In response to the outbreaks, the Agriculture and Rural Development Ministry extended an existing ban on egg incubation for breeding poultry and building new waterfowl or quail flocks through February 2006, according to the Vietnam News Service (VNS). In addition, the country's state bank has asked that commercial banks refuse loans to farmers and businesses that produce breeding poultry and waterfowl, VNS reported today.

This is the second outbreak in Vietnamese poultry in about a week. Prior to that, the country had been free of bird outbreaks since April, Xinhua reported. However, human cases of H5N1 infection have continued without a major break since mid-December 2004.

Possible and confirmed human H5N1 infections in Vietnam are the focus of intense study by a visiting team of experts from Britain, Hong Kong, Japan, and the United States, according to a Canadian Press (CP) report today. The team of about half a dozen virologists and epidemiologists is investigating whether the H5N1 virus has changed in ways that make a flu pandemic more likely.

The team is working in Vietnam at the government's request, Maria Cheng, a World Health Organization (WHO) spokeswoman, told the CP.

Their tasks include studying clusters of cases to determine the extent of human-to-human transmission and analyzing tests on hundreds of stored human blood samples that may indicate scores of undetected human H5N1 infections, the CP reported.

Those findings are questionable because they relied on the Western blot test, which is not the gold standard for flu testing, the CP story said.

Authorities are negotiating to transfer the blood samples to a site where appropriate tests can be performed—a lab with the biosafety rating to conduct neutralization assays considered the gold standard for flu testing, the CP reported.

In China, international experts sent by the WHO and the Food and Agriculture Organization (FAO) were studying the H5N1 outbreak in Qinghai province this week and recently received approval to do the same in neighboring Xinjiang province, the International Herald Tribune reported yesterday.

China has had three avian outbreaks of H5N1 in recent weeks, including one this week that involved the deaths of 180 ducks and geese, according to its reports to the World Organization for Animal Health (OIE). In all, at least 1,490 birds were culled, according to a Jun 21 story by Agence France-Presse (AFP).

Authorities are also pressuring China for details of farmers' reported use of the human antiviral drug amantadine to control and prevent poultry outbreaks of H5N1. Scrutiny has extended to questions over whether China has used oseltamivir, one of a newer class of human antiviral drugs, on poultry, the CP reported on Jun 23.

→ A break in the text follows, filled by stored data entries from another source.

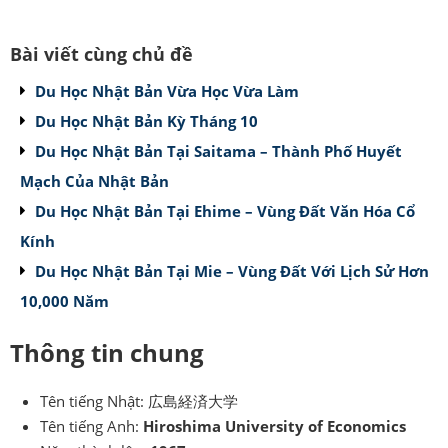
Bài viết cùng chủ đề
Du Học Nhật Bản Vừa Học Vừa Làm
Du Học Nhật Bản Kỳ Tháng 10
Du Học Nhật Bản Tại Saitama – Thành Phố Huyết
Mạch Của Nhật Bản
Du Học Nhật Bản Tại Ehime – Vùng Đất Văn Hóa Cổ
Kính
Du Học Nhật Bản Tại Mie – Vùng Đất Với Lịch Sử Hơn
10,000 Năm
Thông tin chung
Tên tiếng Nhật: 広島経済大学
Tên tiếng Anh:
Hiroshima University of Economics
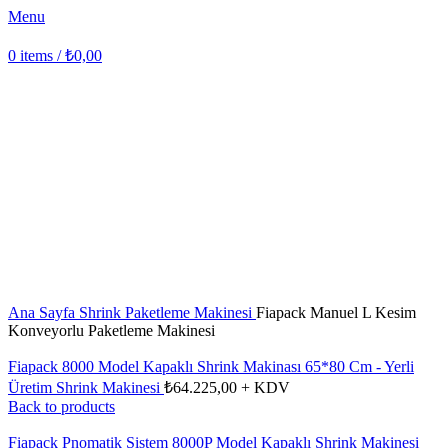
Menu
0
items
/
₺
0,00
Click to enlarge
Ana Sayfa
Shrink Paketleme Makinesi
Fiapack Manuel L Kesim
Konveyorlu Paketleme Makinesi
Fiapack 8000 Model Kapaklı Shrink Makinası 65*80 Cm - Yerli
Üretim Shrink Makinesi
₺
64.225,00
+ KDV
Back to products
Fiapack Pnomatik Sistem 8000P Model Kapaklı Shrink Makinesi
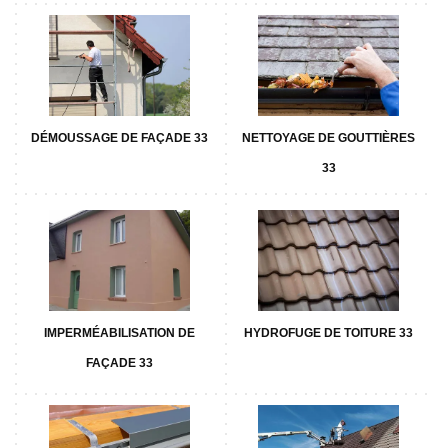
DÉMOUSSAGE DE FAÇADE 33
NETTOYAGE DE GOUTTIÈRES
33
IMPERMÉABILISATION DE
HYDROFUGE DE TOITURE 33
FAÇADE 33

The WHO asked China to investigate whether farmers have used oseltamivir in poultry, and the FAO has urged China to prevent such use, the CP story said. Several countries are stockpiling oseltamivir for use in the event of a flu pandemic. Current strains of H5N1 are resistant to amantadine, but it could also be useful in a pandemic, depending on the nature of the pandemic virus, experts say.

A spokesman for the company that makes oseltamivir, Roche, said the company doesn't sell the product to agro-chemical businesses, the CP story said.

The report quoted WHO spokesman Dick Thompson as saying, "It's clear to us that the [Chinese] Ministry of Health shares our concerns about this and they understand the importance of . . . the possible use of this antiviral in agriculture, that it might force or speed [development of] a resistant strain."